How to complete this task: Once you have located the line containing "606 96 36.1" in the material below, return it exactly along with each line after it through the line containing "240 237 88.22".
[Start of Attachment]
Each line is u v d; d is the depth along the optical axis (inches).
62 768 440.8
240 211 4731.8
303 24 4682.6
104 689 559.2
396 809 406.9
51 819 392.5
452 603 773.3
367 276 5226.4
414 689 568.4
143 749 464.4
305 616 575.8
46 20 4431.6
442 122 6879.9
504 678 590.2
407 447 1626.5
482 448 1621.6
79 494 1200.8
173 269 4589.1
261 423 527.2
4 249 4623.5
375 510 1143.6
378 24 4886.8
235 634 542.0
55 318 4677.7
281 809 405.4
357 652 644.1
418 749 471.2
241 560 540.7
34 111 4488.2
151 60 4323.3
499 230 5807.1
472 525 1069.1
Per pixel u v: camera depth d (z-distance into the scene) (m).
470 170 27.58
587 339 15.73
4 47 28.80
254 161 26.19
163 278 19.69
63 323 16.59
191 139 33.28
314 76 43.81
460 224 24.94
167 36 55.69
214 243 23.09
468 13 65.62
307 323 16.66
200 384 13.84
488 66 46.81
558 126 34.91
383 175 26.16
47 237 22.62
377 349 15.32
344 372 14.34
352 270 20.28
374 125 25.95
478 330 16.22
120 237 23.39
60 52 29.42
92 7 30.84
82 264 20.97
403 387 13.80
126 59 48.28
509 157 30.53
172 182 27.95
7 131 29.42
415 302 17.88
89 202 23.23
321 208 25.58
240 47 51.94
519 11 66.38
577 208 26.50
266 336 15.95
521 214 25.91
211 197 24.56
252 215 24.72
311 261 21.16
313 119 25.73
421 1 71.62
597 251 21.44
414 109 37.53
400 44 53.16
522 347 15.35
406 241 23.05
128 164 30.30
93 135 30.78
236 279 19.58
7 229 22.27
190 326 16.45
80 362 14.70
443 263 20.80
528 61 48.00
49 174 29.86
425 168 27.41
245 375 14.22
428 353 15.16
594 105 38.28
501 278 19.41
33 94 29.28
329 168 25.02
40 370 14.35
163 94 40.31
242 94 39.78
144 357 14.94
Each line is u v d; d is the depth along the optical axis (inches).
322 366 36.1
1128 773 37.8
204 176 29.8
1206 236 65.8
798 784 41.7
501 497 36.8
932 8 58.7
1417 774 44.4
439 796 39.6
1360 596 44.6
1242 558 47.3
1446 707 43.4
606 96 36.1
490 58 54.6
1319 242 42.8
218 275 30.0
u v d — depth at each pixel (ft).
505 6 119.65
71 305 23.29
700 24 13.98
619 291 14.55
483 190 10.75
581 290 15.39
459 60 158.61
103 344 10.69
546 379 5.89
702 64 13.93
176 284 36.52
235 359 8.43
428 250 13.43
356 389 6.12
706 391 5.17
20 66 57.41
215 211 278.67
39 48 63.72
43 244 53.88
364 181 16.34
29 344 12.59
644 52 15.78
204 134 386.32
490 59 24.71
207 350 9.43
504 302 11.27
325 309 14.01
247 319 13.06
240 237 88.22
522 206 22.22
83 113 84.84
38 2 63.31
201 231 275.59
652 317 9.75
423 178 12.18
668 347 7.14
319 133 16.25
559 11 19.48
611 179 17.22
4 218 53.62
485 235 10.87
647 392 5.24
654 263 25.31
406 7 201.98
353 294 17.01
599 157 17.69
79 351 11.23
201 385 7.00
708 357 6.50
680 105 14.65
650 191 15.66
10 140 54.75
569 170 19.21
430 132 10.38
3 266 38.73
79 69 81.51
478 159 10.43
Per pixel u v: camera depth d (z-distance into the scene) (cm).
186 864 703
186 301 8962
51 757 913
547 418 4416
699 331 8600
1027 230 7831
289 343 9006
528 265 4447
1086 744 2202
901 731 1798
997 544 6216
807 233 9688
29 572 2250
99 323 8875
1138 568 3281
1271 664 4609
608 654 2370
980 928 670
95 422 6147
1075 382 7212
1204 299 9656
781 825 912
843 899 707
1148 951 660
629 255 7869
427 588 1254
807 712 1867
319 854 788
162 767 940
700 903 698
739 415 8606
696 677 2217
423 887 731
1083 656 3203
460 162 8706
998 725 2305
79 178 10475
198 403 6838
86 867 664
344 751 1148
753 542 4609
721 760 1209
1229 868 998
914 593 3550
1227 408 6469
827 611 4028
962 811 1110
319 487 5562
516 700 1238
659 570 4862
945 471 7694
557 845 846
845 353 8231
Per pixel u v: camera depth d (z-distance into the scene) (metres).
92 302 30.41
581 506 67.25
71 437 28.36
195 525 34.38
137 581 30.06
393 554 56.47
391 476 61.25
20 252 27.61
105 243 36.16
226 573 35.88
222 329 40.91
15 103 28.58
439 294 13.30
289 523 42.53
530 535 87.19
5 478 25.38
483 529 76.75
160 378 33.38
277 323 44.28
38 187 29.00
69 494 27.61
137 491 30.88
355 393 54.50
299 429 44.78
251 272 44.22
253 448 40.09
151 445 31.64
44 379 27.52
[End of Attachment]
Result:
606 96 36.1
490 58 54.6
1319 242 42.8
218 275 30.0
u v d — depth at each pixel (ft).
505 6 119.65
71 305 23.29
700 24 13.98
619 291 14.55
483 190 10.75
581 290 15.39
459 60 158.61
103 344 10.69
546 379 5.89
702 64 13.93
176 284 36.52
235 359 8.43
428 250 13.43
356 389 6.12
706 391 5.17
20 66 57.41
215 211 278.67
39 48 63.72
43 244 53.88
364 181 16.34
29 344 12.59
644 52 15.78
204 134 386.32
490 59 24.71
207 350 9.43
504 302 11.27
325 309 14.01
247 319 13.06
240 237 88.22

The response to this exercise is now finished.